06 Aug 2019
Welcome to the Tuesday edition of my KDD 25 Roundup. Yesterday we looked at adversarial attacks on machine learning models, and how to defend against them, with some focus on graph models. Today’s themes are timeseries data and real-time detection systems.
This talk by Microsoft Research introduced a cloud-based timeseries anomaly detection service and some of the new mathematics which support it. Falling under Microsoft Cognitive Services, the timeseries anomaly detection feature builds on Apache Flink and Kafka for data movement, and exposes an experimentation environment at the end of the pipeline for developing new analytics.

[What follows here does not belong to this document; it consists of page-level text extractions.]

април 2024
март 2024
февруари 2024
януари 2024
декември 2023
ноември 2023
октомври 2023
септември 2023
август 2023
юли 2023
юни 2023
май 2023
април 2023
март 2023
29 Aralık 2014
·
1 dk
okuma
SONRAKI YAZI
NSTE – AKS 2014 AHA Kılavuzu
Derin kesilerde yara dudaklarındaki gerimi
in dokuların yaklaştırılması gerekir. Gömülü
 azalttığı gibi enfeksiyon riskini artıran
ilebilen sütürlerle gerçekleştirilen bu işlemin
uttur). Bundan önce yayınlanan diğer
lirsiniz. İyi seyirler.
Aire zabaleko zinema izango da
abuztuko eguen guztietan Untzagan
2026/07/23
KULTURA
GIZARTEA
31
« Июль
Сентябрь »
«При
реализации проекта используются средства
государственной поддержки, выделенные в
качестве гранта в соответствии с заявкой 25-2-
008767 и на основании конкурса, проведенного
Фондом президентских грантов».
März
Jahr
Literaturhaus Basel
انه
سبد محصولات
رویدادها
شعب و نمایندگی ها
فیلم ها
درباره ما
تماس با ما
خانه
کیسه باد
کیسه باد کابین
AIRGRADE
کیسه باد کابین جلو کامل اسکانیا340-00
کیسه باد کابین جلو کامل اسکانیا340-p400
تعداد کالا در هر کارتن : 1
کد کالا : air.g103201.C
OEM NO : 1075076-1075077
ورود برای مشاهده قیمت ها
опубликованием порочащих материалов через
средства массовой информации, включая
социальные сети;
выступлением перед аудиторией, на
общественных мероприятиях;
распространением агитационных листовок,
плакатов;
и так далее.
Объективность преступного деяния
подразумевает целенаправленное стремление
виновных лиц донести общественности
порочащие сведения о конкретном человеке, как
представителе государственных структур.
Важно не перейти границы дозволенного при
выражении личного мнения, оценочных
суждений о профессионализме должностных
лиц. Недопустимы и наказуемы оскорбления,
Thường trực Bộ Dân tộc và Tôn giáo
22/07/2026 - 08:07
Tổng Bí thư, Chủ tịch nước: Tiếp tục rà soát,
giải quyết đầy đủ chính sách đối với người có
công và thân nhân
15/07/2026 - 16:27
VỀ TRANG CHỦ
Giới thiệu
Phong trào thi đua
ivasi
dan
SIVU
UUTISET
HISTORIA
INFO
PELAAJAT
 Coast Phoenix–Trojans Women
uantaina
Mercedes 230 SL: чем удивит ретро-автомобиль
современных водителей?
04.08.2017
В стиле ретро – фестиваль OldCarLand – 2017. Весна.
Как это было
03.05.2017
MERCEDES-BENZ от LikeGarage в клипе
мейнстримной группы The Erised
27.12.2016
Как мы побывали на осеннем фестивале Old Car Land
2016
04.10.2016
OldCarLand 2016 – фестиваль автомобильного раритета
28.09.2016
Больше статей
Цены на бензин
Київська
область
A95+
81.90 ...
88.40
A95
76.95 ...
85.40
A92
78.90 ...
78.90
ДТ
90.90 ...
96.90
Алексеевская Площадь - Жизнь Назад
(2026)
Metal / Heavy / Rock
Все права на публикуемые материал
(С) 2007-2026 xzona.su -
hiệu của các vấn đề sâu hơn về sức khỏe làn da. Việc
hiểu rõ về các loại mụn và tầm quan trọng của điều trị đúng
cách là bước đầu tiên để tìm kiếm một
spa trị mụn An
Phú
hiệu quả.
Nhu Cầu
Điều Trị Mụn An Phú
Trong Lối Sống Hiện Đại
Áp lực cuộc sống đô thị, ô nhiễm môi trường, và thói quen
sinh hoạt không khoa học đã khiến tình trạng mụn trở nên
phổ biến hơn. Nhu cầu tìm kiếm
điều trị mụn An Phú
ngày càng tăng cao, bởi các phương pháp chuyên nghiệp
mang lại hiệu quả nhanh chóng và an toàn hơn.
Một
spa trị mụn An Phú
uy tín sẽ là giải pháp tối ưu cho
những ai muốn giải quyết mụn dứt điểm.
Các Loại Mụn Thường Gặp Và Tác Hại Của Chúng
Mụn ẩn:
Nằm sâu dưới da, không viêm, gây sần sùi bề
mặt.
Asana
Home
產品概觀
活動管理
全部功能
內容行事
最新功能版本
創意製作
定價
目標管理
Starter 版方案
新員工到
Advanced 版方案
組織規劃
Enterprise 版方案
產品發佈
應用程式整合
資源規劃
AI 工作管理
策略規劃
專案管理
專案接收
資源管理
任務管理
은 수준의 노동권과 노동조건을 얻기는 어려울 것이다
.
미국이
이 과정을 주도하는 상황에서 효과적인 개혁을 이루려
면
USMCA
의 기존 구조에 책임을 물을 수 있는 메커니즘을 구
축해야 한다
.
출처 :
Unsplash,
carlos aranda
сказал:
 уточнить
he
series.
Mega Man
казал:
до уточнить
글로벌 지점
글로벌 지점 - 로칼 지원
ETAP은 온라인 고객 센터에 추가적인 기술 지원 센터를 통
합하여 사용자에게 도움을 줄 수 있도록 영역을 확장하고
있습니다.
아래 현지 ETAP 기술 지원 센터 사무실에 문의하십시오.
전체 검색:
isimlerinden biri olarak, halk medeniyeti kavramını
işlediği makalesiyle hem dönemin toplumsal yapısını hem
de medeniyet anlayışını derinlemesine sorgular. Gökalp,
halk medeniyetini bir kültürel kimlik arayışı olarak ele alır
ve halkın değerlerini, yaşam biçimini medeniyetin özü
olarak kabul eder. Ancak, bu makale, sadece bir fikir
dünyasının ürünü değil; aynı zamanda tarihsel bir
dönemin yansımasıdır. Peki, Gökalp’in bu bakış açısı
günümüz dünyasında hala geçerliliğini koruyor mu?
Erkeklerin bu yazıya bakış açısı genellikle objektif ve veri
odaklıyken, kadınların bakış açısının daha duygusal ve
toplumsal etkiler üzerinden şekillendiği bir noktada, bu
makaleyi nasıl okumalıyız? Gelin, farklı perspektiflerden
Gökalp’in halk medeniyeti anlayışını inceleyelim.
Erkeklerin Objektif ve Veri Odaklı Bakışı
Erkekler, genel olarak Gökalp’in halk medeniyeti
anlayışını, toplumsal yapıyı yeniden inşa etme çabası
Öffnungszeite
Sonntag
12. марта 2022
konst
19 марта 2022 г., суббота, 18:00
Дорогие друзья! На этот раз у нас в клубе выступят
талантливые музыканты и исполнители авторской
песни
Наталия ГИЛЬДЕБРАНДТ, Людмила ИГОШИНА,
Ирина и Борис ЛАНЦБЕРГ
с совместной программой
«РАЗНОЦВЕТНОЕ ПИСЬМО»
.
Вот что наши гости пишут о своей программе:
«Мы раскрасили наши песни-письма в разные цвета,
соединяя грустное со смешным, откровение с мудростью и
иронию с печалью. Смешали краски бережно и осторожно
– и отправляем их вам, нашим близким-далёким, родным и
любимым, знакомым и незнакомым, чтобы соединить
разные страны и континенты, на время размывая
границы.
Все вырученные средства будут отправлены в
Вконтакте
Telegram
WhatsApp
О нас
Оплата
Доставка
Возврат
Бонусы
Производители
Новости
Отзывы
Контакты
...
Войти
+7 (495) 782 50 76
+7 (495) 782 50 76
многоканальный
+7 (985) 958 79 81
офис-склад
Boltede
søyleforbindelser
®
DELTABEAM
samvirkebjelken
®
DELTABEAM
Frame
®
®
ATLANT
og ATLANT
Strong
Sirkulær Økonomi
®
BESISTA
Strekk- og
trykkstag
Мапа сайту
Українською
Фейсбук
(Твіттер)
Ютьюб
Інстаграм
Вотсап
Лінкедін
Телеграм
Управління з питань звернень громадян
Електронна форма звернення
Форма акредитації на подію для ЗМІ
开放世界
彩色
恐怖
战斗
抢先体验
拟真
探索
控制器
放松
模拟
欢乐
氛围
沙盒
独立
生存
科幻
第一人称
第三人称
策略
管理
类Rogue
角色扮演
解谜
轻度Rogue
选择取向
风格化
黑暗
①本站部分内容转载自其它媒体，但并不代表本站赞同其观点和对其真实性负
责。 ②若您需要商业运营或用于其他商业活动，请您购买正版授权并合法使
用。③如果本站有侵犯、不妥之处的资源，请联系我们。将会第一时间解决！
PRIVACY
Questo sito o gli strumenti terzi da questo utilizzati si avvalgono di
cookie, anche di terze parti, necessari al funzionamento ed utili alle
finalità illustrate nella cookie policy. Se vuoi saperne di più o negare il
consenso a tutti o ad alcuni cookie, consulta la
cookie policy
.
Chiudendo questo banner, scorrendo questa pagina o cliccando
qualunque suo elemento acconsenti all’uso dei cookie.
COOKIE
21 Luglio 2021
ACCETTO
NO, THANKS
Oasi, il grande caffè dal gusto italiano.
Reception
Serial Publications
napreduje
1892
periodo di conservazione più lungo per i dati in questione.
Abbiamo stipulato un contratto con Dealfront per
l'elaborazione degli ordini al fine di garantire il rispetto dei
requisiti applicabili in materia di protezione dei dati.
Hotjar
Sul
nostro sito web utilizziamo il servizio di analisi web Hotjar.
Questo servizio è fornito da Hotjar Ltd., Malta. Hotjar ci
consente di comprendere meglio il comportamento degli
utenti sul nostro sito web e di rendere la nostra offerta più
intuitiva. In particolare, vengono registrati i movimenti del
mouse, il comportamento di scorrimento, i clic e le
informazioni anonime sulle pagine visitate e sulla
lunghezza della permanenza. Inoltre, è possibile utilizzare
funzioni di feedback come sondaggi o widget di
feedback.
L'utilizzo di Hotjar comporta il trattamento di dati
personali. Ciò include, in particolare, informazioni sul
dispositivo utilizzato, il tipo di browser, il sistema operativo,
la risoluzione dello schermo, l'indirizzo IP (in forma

Their actual approach to unsupervised (maybe pseudo-unsupervised? You’ll see what I mean) anomaly detection, interestingly, draws on advances in the visual salience field. The algorithm samples random anomalies from the normal distribution and injects them as labeled anomalies into unlabeled, normative data, then draws a spectral residual map (SRM) over the data. The SRM in tandem with the labels from the synthetic data injection enable a CNN to learn how to detect anomalies.
Like any good timeseries presentation, this one made a point of emphasising the “real-time” execution of the presented algorithms. What made this talk so compelling was that they actually presented the latency constraints they were working with: nanosecond-order responses with at least 80% accuracy. The actual task of interest, held to these performance requirements, was the suggestion of maintenance and diagnostic actions to mobile phone users.
The team experimented with rules-based methods, a multi-layer perceptron, and an LSTM to classify the high-level activity described by a slice of logs, with the LSTM coming out on top in terms of raw performance. One of the main points the team drove home was the importance in applied ML of user interface, in addition to model performance, describing techniques like 2-stage classification to help models learn the user context.
This talk introduces the real-time attention based look-alike model (RALM). The abstract formulates the problem well:
Although the performance of recommendations is greatly improved [by deep learning], the “Matthew effect” becomes increasingly evident. While the head contents get more and more popular, many competitive long-tail contents are difficult to achieve timely exposure because of lacking behavior features.
RALM’s contribution is its exploration of a recently popular phenomena in deep learning: attention mechanics. Attention can be built into the architecture of a neural network, allowing it to dynamically focus (or “pay attention to”) different regions of the input vector depending on that vector’s values.
The authors show how leveraging this innovation in user representation learning can vastly improve the relevance of recommendations without deprioritizing that long-tail content.
Put mildly, Walmart has a lot of items in its online catalogue. It should be no surprise, then, that pricing is managed, by and large, by machines. These machines read all sorts of intelligence streams, such as internal cost data, and competitor pricing, and fold them together with a little business logic to predict a good price. Apparently they do pretty well, but as this presentation showed, they aren’t perfect.
This talk explained the daunting applied ML task of finding anomalies in these price predictions (as a proxy for spotting prediction errors). The talk was particularly interesting a) because of the immediate business ramifications (you can imagine how a pricing error in either direction could have a huge effect) and b) because of the scale of the engineering problem.
The naïve baseline was to simply watch for spikes or dips in price with respect to historical pricing data for the given item. This approach results in a high false positive rate and doesn’t account for seasonality, sales, or anything else that would make timeseries anomaly detection interesting.
The first step in a more intelligent direction was to engineer a rich feature space including raw, timeseries, binary, and hierarchical data. With these features, the team trained a handful of anomaly scorers: isolation forest, AutoEncoder, and Gaussian Naïve Bayes. With a specialty model trained for each category and subcategory of product, the team deployed the ensemble to flag and prioritize anomalies for a team of human reviewers.
Like graphs, timeseries models offer a promising way to learn about data in a way that matches (or at least, is a closer match to) the real-world objects and processes that data describes. Exciting advances in the underlying mathematics and large-scale engineering endeavors to prove these concepts will certainly drive the domain to even greater heights and popularity.